Baltimore has been one of the most predictable cities in the country when it comes to late local TV news. For more than a decade, WBAL has been attracting the most viewers with WJZ trailing close behind. While the news changed, the ratings didn't.
But the longtime local TV status quo could get a good shaking in coming months. NBC is poised to make a bold but risky move in prime-time scheduling, just as new and controversial audience measurement technology arrives in Baltimore.
This week, Jay Leno ends a 17-year run in late-night TV as host of The Tonight Show. But he's not leaving the airwaves.
In one of the biggest shifts since the networks embraced reality TV, NBC this fall will upend the prime-time landscape by replacing its expensive 10 p.m. dramas with a new show for Leno.

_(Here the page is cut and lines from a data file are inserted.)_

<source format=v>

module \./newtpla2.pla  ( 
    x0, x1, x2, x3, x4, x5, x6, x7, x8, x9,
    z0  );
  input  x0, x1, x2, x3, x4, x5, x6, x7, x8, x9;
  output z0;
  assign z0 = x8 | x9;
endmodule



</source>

The potential fallout to the 11 p.m. newscasts of NBC affiliates like WBAL is enormous.
"This is a big experiment by NBC and a huge roll of the dice for their affiliates in cities like Baltimore," said Douglas Gomery, a media economist at the University of Maryland.

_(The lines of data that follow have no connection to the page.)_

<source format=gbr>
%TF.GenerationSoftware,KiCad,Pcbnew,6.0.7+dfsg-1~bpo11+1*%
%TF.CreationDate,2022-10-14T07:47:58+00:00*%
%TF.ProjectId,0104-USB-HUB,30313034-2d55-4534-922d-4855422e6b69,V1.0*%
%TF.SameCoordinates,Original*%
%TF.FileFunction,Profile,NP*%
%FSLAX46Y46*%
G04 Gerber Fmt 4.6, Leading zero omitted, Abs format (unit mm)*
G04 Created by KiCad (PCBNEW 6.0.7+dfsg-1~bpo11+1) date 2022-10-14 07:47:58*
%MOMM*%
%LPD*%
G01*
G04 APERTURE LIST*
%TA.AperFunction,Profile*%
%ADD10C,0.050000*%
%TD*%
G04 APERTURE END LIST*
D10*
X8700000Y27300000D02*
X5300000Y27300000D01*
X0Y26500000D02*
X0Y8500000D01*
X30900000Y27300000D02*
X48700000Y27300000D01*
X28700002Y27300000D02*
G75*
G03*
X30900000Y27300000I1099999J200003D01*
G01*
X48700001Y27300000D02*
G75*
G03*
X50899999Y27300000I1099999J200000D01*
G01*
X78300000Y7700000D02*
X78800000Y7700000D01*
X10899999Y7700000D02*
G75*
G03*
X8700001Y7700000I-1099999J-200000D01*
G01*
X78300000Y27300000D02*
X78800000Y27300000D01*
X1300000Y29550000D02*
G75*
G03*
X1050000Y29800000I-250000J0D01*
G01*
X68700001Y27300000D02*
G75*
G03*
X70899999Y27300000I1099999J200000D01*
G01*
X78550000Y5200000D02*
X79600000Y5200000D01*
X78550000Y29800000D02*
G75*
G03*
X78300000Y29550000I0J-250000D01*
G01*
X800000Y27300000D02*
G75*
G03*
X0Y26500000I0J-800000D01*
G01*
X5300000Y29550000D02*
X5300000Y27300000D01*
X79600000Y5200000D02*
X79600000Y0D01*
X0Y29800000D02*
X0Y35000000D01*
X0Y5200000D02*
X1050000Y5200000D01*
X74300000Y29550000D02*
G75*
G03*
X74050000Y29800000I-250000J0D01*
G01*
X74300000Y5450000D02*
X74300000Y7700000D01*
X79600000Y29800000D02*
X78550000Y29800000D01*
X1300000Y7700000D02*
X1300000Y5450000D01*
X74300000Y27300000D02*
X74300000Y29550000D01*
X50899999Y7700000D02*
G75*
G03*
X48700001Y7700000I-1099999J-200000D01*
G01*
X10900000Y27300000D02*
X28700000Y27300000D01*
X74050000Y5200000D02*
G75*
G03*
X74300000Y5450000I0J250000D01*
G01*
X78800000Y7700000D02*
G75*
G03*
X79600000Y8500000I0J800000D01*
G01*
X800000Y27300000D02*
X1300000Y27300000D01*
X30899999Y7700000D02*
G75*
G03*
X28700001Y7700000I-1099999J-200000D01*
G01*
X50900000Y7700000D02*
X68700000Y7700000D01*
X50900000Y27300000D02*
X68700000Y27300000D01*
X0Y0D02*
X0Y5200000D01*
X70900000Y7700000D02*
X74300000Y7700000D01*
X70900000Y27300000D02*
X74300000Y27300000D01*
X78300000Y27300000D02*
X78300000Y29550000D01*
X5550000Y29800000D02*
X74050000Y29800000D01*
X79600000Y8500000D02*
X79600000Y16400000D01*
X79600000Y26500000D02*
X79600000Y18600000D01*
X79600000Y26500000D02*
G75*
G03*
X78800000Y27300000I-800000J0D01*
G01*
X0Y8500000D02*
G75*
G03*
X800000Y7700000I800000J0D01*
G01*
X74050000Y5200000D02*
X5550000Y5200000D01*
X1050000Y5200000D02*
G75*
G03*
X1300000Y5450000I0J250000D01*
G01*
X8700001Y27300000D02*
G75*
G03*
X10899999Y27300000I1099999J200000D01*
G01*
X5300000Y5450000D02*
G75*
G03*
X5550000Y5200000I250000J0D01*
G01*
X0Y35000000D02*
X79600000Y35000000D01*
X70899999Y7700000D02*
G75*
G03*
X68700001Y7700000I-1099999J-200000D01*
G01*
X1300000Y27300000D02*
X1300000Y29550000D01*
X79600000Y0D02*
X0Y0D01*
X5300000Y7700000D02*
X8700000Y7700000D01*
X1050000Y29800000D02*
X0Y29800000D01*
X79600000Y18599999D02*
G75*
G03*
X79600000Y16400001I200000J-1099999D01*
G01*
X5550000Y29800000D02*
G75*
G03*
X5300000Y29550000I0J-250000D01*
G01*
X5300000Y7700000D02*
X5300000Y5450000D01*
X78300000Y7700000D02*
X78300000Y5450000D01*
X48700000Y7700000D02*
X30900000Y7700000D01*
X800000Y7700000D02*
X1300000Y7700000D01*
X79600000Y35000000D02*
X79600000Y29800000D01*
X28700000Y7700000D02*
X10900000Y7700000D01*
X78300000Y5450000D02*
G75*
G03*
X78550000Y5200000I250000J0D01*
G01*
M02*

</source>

He points to Oprah Winfrey's powerful lead-in effect on early newscasts across the country as evidence for how important a 10 o'clock network show can be to the fortunes of an 11 o'clock local newscast.
"We're talking about tens of millions of dollars in local station revenue," Gomery said. "And NBC is seriously messing with that. I tell you, I'd be worried if I ran an NBC station."
While Jordan Wertlieb, president and general manager of WBAL, acknowledged that the move is a bold one, he said he sees it only as a positive for his station.
Referring to research done for the NBC affiliates board, of which he is a member, Wertlieb says viewers want fewer procedural crime dramas at 10 and "more topical" material.
"I just came from an affiliates meeting, and we feel very good about this move," Wertlieb said. "It's bold but it's being made in response to changing viewing patterns. ... It's based on a lot of study and merit."
But not all the network affiliates are onboard.
Ed Ansin, owner of Boston's WHDH, has said his station will not carry Leno's show next fall, telling The Boston Globe it would be "detrimental to our 11 o'clock newscast" and "detrimental to our finances."
NBC Network President John Eck has countered by saying WHDH would be in "flagrant violation" of its contract if they refuse to carry Leno: "If they persist, we will strip WHDH of its NBC affiliation."
That's the kind of fight this is shaping up to be, and some of the heaviest hitters in the business are flexing their muscles.
Calling Leno's move to 10 p.m. "a real sea change," Leslie Moonves, chief executive and president of CBS Corp., says, "There will be more [audience] share available for the people who put on great dramas" at 10 p.m. weeknights.
The fall schedule that Moonves' programmers unveiled last week in New York is all about pounding Leno and NBC at 10 p.m. with such shows as The Mentalist, the highest-rated new drama on TV, on Thursday nights and The Good Wife, the highly anticipated new Julianna Margulies drama, on Tuesdays.
Jay Newman, general manager of CBS-owned WJZ, said he thinks the network's strategy at 10 p.m. will pay rich dividends for his Baltimore news at 11 o'clock.
"We are very impressed with the strength of CBS' prime-time schedule headed into the fall season ... particularly at 10," Newman said.
As if the Leno move weren't enough to worry about, another potentially disruptive force arrives in Baltimore July 2 with the introduction of Local People Meters from the Nielsen Media Co. to measure area viewing habits. Nielsen ratings are the primary source of data used by stations to sell advertising time.
Previously, Nielsen relied on a decades-old method of handwritten diaries. The new People Meters offer instant, real-time demographic data that rules out the variable of faulty recall by viewers in filling out their diaries.
But as good and technologically improved as Local People Meters have seemed to be on paper, their arrival in other cities has often caused major disruptions in viewing patterns, complaints from stations and even lawsuits.
What tends to happen in most cities is that the market-leading station or stations see their audience ratings drop. Sometimes, they even fall from the top of the heap altogether.
Local People Meters were introduced in Miami in October, and last month, WSVN, the Fox affiliate, filed suit against Nielsen, claiming that flawed data from the People Meters will cost the station $12 million in revenue this year.
According to the lawsuit, the station says that ratings for its 10 p.m. newscasts fell 50 percent after the People Meters were introduced, while ratings for American Idol, the hit prime-time show from Fox, fell 40 percent.